# TEXT SEGMENT
+++
The video will provide you with an overview of how the intrauterine system (IUS) provides contraceptive protection.
How does the intrauterine system (IUS) work? The video will provide you with an overview of how the intrauterine system (IUS) provides contraceptive protection. Read video transcript
Close transcript

How does the intrauterine system (IUS) work?

  • The IUS is put in place by a healthcare professional
  • The IUS releases low levels of a hormone
  • In some women ovulation (release of the egg) may be prevented
  • The hormone causes thickening of the cervical mucus, making it harder for sperm to pass into the womb
  • The hormone also thins the womb lining, which can lead to a reduction in menstrual bleeding; and many women may eventually have no periods at all
  • The IUS provides contraceptive protection for up to 5 years

Intrauterine system (IUS)

Also known as the ‘hormonal coil’

The intrauterine system is a small, T-shaped frame made from soft, flexible plastic. The T-shaped frame is around 3 cm long and wide. The vertical arm is surrounded by a narrow cylindrical-shaped reservoir that contains levonorgestrel, a progestogen (hormone)1. The reservoir releases a very low daily dose of the hormone in the womb, where it exerts its contraceptive effect1. Only very small amounts of hormone can be found in the blood.

The intrauterine system has two removal threads that extend from the lower part of the T-frame to the upper part of the vagina2.

Note: The intrauterine system (IUS) is also known as the ‘hormonal coil’.

How the intrauterine system works

The intrauterine system has several effects on your body, which together make it a highly effective contraceptive option. Levonorgestrel, the active ingredient that is released from the intrauterine system cylinder, causes thickening of the cervical mucus (the fluid secreted by glands around the cervix, the neck of the womb), thus making it harder for sperm to pass through the birth canal1. In addition, it prevents thickening of the womb lining and in some women ovulation (release of the egg) may be prevented1.
+++
# DIRECTIONS
1. In the intrauterine system text, why can the hormone from the IUS lead to less menstrual bleeding?
2. Pick up the intrauterine system text right after its last sentence and keep going.
+++
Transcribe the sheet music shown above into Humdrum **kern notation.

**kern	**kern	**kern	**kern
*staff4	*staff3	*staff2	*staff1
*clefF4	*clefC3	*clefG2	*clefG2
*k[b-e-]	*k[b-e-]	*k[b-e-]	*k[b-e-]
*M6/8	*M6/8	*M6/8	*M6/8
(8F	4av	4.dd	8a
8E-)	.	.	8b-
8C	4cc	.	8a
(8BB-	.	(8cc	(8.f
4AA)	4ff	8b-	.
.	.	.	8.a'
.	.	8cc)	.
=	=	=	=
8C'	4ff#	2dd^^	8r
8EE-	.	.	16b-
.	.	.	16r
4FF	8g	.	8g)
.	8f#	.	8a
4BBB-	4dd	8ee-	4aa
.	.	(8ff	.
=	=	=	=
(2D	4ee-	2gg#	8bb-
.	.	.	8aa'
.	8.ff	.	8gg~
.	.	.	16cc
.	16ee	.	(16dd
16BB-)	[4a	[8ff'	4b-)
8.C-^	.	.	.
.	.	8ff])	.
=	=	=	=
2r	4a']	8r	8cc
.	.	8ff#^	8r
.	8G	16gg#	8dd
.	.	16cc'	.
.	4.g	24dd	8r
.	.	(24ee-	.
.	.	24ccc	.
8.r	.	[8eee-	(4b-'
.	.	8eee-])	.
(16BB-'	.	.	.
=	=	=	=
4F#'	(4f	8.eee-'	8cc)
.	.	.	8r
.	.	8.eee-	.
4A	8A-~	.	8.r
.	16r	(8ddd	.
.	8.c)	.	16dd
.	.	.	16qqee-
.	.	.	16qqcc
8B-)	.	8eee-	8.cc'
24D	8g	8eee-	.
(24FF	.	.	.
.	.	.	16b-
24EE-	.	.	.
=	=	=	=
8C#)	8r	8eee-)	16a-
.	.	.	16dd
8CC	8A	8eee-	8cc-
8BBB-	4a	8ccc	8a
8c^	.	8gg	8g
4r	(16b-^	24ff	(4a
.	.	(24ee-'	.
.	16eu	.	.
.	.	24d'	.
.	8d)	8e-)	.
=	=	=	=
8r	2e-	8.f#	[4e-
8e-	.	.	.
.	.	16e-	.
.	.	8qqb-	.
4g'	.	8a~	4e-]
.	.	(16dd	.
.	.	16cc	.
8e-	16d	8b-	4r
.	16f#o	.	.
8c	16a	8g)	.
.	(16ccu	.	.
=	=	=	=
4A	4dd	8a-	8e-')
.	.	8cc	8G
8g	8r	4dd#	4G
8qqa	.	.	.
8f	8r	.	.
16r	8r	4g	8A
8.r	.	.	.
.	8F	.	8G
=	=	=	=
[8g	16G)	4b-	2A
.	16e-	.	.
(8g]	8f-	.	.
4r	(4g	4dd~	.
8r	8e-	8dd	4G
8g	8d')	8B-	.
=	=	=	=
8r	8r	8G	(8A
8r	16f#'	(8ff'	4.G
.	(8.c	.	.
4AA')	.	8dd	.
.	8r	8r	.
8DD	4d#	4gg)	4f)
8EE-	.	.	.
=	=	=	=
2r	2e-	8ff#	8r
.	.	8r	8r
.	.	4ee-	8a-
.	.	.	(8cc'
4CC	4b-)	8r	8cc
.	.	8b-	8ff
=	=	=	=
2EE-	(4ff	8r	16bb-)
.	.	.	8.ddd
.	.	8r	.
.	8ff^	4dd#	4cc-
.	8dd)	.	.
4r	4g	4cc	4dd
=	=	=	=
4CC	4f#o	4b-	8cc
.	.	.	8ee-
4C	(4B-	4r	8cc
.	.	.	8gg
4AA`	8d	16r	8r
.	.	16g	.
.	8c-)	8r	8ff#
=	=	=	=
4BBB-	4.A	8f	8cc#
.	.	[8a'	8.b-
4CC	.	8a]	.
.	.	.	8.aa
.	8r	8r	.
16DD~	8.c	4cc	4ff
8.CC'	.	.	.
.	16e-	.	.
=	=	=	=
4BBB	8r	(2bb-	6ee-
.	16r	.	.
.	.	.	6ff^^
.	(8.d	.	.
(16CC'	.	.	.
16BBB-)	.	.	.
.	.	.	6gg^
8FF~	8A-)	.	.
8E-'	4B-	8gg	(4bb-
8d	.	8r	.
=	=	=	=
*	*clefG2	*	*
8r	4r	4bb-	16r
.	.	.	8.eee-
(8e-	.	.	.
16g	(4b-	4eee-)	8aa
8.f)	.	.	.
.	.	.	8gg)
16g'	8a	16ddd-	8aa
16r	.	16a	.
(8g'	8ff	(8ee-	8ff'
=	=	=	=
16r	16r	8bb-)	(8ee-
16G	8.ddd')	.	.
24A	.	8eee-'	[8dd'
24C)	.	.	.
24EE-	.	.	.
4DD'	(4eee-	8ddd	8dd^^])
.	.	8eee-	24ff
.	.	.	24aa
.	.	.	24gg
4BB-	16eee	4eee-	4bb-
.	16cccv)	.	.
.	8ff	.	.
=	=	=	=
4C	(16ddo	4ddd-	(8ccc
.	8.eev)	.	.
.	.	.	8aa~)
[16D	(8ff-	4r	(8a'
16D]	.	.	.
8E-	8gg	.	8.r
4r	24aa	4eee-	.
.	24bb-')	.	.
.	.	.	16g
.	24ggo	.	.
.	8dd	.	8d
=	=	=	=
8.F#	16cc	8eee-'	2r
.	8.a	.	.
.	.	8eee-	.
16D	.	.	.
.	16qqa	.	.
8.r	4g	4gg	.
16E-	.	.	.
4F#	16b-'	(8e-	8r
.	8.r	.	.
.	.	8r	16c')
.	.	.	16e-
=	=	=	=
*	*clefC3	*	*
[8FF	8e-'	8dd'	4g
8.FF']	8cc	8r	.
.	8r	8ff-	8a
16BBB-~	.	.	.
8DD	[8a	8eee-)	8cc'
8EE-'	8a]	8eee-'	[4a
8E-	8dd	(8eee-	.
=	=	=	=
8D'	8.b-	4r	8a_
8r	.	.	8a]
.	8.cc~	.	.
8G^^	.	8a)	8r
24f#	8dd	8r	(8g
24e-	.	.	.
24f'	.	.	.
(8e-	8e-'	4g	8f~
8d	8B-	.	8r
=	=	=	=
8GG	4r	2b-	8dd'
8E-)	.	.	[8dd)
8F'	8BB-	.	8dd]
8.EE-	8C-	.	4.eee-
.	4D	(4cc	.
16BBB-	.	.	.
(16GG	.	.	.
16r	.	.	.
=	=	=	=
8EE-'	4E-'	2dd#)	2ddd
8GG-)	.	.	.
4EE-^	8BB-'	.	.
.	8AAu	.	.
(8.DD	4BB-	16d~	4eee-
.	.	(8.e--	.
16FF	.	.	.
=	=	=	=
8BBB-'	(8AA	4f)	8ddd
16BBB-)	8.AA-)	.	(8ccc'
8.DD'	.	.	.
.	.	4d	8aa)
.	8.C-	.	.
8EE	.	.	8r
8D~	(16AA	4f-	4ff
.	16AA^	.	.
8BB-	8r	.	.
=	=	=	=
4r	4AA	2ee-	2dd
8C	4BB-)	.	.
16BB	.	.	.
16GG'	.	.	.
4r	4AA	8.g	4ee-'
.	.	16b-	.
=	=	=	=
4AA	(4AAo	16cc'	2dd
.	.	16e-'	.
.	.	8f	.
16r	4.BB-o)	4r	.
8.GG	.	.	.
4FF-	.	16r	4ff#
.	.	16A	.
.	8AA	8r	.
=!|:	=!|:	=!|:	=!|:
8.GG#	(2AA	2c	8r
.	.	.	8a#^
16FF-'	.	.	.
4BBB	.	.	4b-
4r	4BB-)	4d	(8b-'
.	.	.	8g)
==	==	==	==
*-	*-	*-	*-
+++
# ANSWERS TO THE EXERCISE
1. The hormone thins the womb lining, which can reduce menstrual bleeding. Many women may eventually have no periods at all.

2.
Levonorgestrel, the progestogen hormone contained within the intrauterine system, is released at a low dose. The intrauterine system is the only long term hormonal contraceptive that exerts its contraceptive effect mainly locally in the womb. Consequently, the hormone levels in the bloodstream will be low which may help to reduce the risk of hormonal side-effects. All other long-acting hormonal contraceptive options exert their contraceptive effects after take-up of the hormone in the bloodstream, meaning that the hormone concentration is similar throughout the body.

Although the intrauterine system starts working as soon as it is placed, it is advised to wait about 24 hours before having sexual intercourse, to give your body a rest2.

Note: The intrauterine system (IUS) is also known as the ‘hormonal coil’.

Before placement of the intrauterine system

Before the intrauterine system is placed in your womb, your healthcare professional will perform a series of health checks. These may include a cervical smear test (Pap smear), examination of the breasts and other tests, e.g. for infections, including sexually transmitted diseases, as necessary. A gynecological examination should be performed to determine the position and size of the womb2.

The intrauterine system is not suitable for use as a post-coital contraceptive (i.e. after unprotected sexual intercourse).

Note: The intrauterine system (IUS) is also known as the ‘hormonal coil’.

Placement of the intrauterine system

The intrauterine system is placed in your womb by a healthcare professional. It is a routine procedure that normally takes just a few minutes following your pelvic examination. Most women find the placement procedure only causes minor discomfort. However, you can discuss with your healthcare professional in advance whether some measure of pain management may be appropriate for you.

Placement of an intrauterine system (IUS).Once your cervix has been cleaned with an antiseptic solution, the depth of the uterine cavity is measured and the intrauterine system is placed into the womb via a thin, flexible plastic tube.

The intrauterine system can be placed within seven days from the start of your period2. It can also be placed immediately after an abortion, provided that there are no genital infections2. It should be placed only after the womb has returned to its normal size after childbirth, and not earlier than 6 weeks after having given birth2. The intrauterine system can be replaced by a new system at any time of the cycle2.

When the intrauterine system is used to protect the lining of the womb for women on estrogen therapy, it can be placed at any time in an amenorrheic woman (a woman who has no monthly bleeding), or during the last days of menstruation or withdrawal bleeding2.

Note: The intrauterine system (IUS) is also known as the ‘hormonal coil’.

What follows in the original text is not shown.